* [Dataset items]
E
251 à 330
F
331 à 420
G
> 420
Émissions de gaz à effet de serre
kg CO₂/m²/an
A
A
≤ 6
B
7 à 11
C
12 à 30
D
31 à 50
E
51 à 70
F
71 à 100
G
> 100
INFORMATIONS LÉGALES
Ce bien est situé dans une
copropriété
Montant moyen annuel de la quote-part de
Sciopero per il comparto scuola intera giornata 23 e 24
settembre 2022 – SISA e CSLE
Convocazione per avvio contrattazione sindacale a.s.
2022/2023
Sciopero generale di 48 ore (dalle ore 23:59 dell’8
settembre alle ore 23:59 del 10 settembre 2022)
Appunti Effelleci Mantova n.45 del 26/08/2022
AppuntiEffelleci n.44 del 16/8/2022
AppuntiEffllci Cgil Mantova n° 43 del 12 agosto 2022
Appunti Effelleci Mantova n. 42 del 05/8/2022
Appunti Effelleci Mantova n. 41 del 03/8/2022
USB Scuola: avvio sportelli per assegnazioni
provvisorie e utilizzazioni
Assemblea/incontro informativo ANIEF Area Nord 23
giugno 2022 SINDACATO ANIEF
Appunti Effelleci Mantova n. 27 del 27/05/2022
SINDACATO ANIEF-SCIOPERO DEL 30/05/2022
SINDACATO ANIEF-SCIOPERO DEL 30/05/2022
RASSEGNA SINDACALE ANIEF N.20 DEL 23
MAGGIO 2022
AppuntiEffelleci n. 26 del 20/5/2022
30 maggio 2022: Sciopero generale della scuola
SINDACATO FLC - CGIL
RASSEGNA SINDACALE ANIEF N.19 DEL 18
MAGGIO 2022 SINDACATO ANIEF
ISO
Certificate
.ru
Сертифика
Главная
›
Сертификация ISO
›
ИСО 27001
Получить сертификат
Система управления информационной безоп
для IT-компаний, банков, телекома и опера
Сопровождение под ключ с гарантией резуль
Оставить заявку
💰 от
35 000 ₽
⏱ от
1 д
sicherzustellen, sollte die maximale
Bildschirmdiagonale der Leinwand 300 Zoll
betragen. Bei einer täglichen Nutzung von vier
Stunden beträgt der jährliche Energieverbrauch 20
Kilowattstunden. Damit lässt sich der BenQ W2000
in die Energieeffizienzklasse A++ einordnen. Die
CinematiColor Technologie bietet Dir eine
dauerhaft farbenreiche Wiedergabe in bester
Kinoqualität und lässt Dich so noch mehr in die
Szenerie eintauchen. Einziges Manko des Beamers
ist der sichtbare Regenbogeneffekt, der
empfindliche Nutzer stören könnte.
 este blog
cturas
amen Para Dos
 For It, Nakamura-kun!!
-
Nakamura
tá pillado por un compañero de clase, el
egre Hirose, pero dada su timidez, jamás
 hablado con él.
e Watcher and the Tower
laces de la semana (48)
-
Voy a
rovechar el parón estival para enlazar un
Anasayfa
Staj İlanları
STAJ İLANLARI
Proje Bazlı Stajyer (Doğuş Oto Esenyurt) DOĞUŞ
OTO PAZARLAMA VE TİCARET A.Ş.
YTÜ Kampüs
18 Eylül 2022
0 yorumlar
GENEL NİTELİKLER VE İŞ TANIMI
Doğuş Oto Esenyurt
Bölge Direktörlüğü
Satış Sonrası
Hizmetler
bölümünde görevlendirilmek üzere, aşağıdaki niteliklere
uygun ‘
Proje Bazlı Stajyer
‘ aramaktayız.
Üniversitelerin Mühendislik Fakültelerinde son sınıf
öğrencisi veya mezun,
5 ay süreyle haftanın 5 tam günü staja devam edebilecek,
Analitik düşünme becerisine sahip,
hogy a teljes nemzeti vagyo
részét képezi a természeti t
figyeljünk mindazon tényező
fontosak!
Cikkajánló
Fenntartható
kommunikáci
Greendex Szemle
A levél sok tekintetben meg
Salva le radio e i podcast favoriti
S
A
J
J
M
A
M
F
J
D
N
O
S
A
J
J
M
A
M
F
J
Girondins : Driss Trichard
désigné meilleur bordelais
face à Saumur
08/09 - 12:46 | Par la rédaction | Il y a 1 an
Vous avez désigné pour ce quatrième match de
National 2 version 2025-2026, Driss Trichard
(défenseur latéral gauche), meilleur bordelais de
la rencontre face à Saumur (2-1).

==

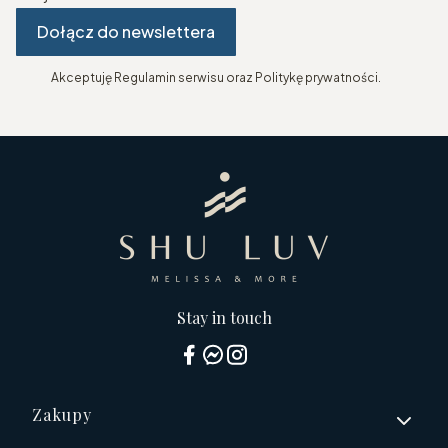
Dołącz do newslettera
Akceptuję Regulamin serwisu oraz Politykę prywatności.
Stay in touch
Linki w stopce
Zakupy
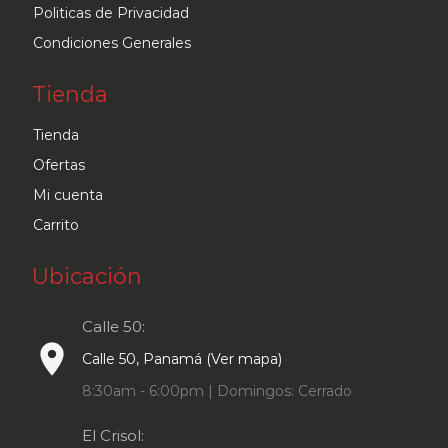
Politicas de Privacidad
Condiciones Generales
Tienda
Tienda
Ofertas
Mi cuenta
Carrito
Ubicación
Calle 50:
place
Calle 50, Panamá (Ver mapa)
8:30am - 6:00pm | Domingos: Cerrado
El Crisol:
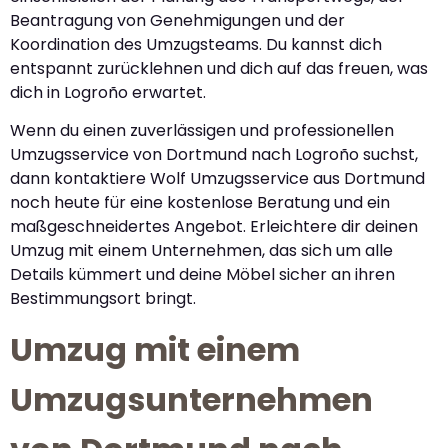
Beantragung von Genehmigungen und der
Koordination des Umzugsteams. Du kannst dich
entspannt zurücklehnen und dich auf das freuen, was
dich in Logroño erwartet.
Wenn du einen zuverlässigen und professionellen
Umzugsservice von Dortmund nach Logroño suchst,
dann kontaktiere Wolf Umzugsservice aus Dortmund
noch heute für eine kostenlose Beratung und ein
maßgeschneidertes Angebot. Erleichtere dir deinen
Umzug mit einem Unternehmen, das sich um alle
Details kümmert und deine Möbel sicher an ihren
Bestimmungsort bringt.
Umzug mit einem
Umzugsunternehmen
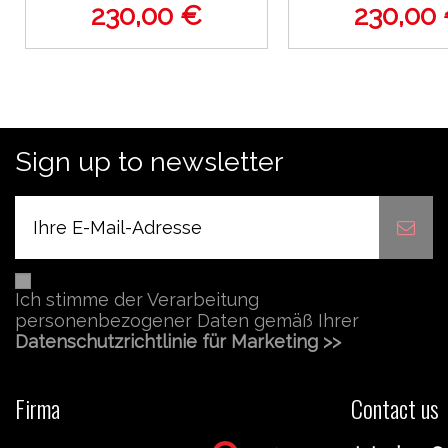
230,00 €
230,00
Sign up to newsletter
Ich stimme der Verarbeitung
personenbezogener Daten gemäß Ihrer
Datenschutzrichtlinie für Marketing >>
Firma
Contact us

==

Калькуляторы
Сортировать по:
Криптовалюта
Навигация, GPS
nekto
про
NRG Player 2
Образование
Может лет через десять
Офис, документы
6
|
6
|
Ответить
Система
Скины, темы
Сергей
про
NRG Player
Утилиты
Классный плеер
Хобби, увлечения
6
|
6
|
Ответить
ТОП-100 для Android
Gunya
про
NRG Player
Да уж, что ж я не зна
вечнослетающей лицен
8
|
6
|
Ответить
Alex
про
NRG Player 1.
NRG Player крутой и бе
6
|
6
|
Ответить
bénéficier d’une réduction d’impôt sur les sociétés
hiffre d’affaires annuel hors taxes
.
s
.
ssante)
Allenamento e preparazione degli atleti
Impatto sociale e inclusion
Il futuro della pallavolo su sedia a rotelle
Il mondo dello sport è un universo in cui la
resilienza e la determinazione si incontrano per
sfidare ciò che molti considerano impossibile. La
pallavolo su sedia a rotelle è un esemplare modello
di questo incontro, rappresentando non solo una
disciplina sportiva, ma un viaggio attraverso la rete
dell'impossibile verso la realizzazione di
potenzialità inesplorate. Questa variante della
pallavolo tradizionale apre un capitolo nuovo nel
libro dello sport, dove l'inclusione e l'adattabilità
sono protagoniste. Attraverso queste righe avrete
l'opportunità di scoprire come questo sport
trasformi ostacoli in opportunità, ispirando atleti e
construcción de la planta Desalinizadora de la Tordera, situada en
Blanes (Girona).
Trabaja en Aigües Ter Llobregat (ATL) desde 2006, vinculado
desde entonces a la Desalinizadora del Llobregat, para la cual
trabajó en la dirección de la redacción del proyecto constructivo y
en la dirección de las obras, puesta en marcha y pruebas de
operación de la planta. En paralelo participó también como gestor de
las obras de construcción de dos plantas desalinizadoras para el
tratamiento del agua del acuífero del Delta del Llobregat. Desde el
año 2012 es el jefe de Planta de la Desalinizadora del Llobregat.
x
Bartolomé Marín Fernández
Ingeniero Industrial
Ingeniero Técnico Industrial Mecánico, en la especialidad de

* [TASK TO CARRY OUT] Copy the lines of the items above word for word, from the line with "Калькуляторы" up to and including the line with "sono protagoniste. Attraverso".

* [EXERCISE RESULT]
Калькуляторы
Сортировать по:
Криптовалюта
Навигация, GPS
nekto
про
NRG Player 2
Образование
Может лет через десять
Офис, документы
6
|
6
|
Ответить
Система
Скины, темы
Сергей
про
NRG Player
Утилиты
Классный плеер
Хобби, увлечения
6
|
6
|
Ответить
ТОП-100 для Android
Gunya
про
NRG Player
Да уж, что ж я не зна
вечнослетающей лицен
8
|
6
|
Ответить
Alex
про
NRG Player 1.
NRG Player крутой и бе
6
|
6
|
Ответить
bénéficier d’une réduction d’impôt sur les sociétés
hiffre d’affaires annuel hors taxes
.
s
.
ssante)
Allenamento e preparazione degli atleti
Impatto sociale e inclusion
Il futuro della pallavolo su sedia a rotelle
Il mondo dello sport è un universo in cui la
resilienza e la determinazione si incontrano per
sfidare ciò che molti considerano impossibile. La
pallavolo su sedia a rotelle è un esemplare modello
di questo incontro, rappresentando non solo una
disciplina sportiva, ma un viaggio attraverso la rete
dell'impossibile verso la realizzazione di
potenzialità inesplorate. Questa variante della
pallavolo tradizionale apre un capitolo nuovo nel
libro dello sport, dove l'inclusione e l'adattabilità
sono protagoniste. Attraverso queste righe avrete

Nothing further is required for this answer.